SHORT TASK: Reproduce the lines of the entries below verbatim, beginning with the line that contains "1534, 1093, 1602]" and ending with the line that contains "list Propun solicitarea", both included.

[Extracted data entries]
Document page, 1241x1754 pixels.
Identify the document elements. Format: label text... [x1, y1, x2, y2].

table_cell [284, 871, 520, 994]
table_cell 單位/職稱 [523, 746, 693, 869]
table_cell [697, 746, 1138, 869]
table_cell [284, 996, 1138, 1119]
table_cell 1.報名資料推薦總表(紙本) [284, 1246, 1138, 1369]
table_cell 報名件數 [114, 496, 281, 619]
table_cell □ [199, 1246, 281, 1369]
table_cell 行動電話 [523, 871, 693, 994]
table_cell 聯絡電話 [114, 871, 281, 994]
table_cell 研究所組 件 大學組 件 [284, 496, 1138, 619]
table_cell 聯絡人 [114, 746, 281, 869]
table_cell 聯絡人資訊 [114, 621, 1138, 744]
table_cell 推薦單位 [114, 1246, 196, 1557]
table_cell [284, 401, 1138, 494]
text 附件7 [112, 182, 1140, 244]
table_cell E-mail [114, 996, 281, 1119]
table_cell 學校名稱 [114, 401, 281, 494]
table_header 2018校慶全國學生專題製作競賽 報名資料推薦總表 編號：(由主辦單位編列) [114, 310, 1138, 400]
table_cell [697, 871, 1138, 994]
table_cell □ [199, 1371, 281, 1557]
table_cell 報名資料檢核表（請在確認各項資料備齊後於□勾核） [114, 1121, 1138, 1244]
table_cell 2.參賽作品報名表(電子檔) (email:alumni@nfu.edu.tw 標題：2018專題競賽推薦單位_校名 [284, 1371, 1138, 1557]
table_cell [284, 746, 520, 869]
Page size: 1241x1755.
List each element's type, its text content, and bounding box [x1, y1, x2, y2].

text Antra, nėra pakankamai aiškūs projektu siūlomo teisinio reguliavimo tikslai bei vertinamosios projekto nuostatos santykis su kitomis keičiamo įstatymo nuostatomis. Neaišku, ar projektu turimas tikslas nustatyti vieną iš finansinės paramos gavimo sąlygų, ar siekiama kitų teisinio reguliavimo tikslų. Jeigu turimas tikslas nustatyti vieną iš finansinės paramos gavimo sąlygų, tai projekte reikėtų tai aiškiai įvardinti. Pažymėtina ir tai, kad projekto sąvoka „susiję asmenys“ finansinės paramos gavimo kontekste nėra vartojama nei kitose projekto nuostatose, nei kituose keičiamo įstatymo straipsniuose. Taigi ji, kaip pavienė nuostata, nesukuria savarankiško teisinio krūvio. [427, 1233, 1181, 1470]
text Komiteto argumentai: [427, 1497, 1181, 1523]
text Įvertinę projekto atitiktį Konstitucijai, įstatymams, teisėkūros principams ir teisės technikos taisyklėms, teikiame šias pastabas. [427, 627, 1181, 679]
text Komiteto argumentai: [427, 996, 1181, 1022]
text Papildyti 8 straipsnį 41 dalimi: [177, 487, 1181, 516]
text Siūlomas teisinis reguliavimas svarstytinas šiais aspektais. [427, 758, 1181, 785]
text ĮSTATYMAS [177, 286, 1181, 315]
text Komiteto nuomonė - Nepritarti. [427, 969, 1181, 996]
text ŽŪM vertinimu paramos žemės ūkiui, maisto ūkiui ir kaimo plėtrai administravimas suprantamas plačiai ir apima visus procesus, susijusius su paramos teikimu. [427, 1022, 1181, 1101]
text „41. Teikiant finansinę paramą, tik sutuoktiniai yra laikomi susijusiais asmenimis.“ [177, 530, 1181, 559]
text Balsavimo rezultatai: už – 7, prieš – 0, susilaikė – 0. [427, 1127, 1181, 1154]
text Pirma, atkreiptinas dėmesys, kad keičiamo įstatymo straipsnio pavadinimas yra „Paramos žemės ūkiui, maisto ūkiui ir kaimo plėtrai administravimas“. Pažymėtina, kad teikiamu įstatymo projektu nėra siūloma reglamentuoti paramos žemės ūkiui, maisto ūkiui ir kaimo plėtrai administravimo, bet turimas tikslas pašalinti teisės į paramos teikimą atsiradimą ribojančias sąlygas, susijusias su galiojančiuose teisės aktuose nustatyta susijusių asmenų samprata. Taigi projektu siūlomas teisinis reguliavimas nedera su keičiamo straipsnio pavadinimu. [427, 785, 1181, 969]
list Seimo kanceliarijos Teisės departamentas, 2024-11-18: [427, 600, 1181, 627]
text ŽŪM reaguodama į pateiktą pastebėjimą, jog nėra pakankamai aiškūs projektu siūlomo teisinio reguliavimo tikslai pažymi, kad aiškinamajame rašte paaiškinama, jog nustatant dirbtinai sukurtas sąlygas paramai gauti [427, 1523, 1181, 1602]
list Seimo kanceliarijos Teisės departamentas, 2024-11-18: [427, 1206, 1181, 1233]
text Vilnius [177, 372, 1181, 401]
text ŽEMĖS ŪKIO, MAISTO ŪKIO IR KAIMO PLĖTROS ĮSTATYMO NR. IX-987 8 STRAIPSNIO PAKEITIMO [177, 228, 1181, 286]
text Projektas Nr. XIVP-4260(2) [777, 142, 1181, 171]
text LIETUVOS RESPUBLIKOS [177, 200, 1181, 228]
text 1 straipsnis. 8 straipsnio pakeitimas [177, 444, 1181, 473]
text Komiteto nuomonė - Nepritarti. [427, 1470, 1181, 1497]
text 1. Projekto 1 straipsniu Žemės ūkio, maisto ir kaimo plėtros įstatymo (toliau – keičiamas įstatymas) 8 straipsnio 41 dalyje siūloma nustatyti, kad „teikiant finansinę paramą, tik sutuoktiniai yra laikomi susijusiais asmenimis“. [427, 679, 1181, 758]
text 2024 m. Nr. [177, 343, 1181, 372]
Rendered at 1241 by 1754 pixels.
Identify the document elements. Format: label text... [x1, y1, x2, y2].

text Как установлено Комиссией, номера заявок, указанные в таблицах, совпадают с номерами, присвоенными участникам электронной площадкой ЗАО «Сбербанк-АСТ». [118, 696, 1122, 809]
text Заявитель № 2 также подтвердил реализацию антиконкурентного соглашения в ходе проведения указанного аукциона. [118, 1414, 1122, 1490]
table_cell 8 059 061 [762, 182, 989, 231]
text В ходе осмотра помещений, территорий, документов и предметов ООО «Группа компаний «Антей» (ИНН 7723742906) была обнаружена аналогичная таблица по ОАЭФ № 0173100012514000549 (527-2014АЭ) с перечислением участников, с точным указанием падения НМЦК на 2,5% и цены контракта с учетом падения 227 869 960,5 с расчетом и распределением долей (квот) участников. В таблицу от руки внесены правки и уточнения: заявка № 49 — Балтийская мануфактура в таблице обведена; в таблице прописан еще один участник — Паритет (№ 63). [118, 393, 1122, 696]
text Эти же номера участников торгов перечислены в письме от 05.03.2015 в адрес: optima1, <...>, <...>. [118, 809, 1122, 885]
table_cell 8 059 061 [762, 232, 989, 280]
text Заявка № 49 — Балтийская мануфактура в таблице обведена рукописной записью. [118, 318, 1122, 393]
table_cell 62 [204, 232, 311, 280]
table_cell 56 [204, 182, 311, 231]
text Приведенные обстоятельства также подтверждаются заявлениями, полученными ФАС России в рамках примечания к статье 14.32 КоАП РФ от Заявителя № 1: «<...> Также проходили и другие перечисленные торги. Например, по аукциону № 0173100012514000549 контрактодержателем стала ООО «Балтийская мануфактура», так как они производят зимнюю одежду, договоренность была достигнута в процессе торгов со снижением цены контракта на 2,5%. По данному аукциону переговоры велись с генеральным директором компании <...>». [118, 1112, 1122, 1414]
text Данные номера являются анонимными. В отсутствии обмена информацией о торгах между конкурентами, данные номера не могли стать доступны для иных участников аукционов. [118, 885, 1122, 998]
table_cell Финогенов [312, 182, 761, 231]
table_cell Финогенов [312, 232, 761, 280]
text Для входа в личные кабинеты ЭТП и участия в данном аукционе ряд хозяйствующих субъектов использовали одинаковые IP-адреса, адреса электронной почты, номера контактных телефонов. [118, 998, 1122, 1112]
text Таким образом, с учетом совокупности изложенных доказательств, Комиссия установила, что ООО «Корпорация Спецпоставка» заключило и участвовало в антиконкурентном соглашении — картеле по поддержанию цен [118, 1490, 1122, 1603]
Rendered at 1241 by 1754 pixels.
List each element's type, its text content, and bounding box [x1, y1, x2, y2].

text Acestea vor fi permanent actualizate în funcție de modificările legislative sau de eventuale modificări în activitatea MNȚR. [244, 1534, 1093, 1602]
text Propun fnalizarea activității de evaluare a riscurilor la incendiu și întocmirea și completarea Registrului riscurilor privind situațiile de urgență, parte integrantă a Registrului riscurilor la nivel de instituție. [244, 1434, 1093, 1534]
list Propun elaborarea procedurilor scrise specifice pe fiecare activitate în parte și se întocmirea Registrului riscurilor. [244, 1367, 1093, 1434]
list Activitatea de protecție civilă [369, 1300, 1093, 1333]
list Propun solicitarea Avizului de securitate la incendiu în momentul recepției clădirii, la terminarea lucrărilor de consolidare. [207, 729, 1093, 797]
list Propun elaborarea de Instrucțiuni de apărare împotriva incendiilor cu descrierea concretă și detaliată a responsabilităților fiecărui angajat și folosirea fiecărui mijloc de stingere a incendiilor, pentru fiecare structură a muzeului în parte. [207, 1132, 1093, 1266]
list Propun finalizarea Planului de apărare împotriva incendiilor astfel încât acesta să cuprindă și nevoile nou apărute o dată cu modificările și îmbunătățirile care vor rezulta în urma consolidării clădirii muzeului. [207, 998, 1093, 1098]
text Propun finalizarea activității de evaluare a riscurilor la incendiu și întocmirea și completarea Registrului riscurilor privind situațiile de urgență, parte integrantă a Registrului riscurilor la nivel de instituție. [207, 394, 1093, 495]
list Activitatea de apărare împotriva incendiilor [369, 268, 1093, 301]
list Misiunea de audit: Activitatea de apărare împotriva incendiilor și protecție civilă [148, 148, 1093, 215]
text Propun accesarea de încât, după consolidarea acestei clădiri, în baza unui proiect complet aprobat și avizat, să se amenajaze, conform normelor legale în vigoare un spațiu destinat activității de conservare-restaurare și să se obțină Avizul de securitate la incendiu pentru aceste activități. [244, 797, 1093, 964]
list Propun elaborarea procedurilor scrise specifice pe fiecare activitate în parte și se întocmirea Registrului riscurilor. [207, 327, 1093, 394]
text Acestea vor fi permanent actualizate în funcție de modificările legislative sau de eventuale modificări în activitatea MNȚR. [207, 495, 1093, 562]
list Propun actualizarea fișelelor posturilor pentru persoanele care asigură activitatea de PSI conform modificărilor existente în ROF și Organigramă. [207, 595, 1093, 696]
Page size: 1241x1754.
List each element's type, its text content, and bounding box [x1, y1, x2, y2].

WRITTEN REPLY:
text Acestea vor fi permanent actualizate în funcție de modificările legislative sau de eventuale modificări în activitatea MNȚR. [244, 1534, 1093, 1602]
text Propun fnalizarea activității de evaluare a riscurilor la incendiu și întocmirea și completarea Registrului riscurilor privind situațiile de urgență, parte integrantă a Registrului riscurilor la nivel de instituție. [244, 1434, 1093, 1534]
list Propun elaborarea procedurilor scrise specifice pe fiecare activitate în parte și se întocmirea Registrului riscurilor. [244, 1367, 1093, 1434]
list Activitatea de protecție civilă [369, 1300, 1093, 1333]
list Propun solicitarea Avizului de securitate la incendiu în momentul recepției clădirii, la terminarea lucrărilor de consolidare. [207, 729, 1093, 797]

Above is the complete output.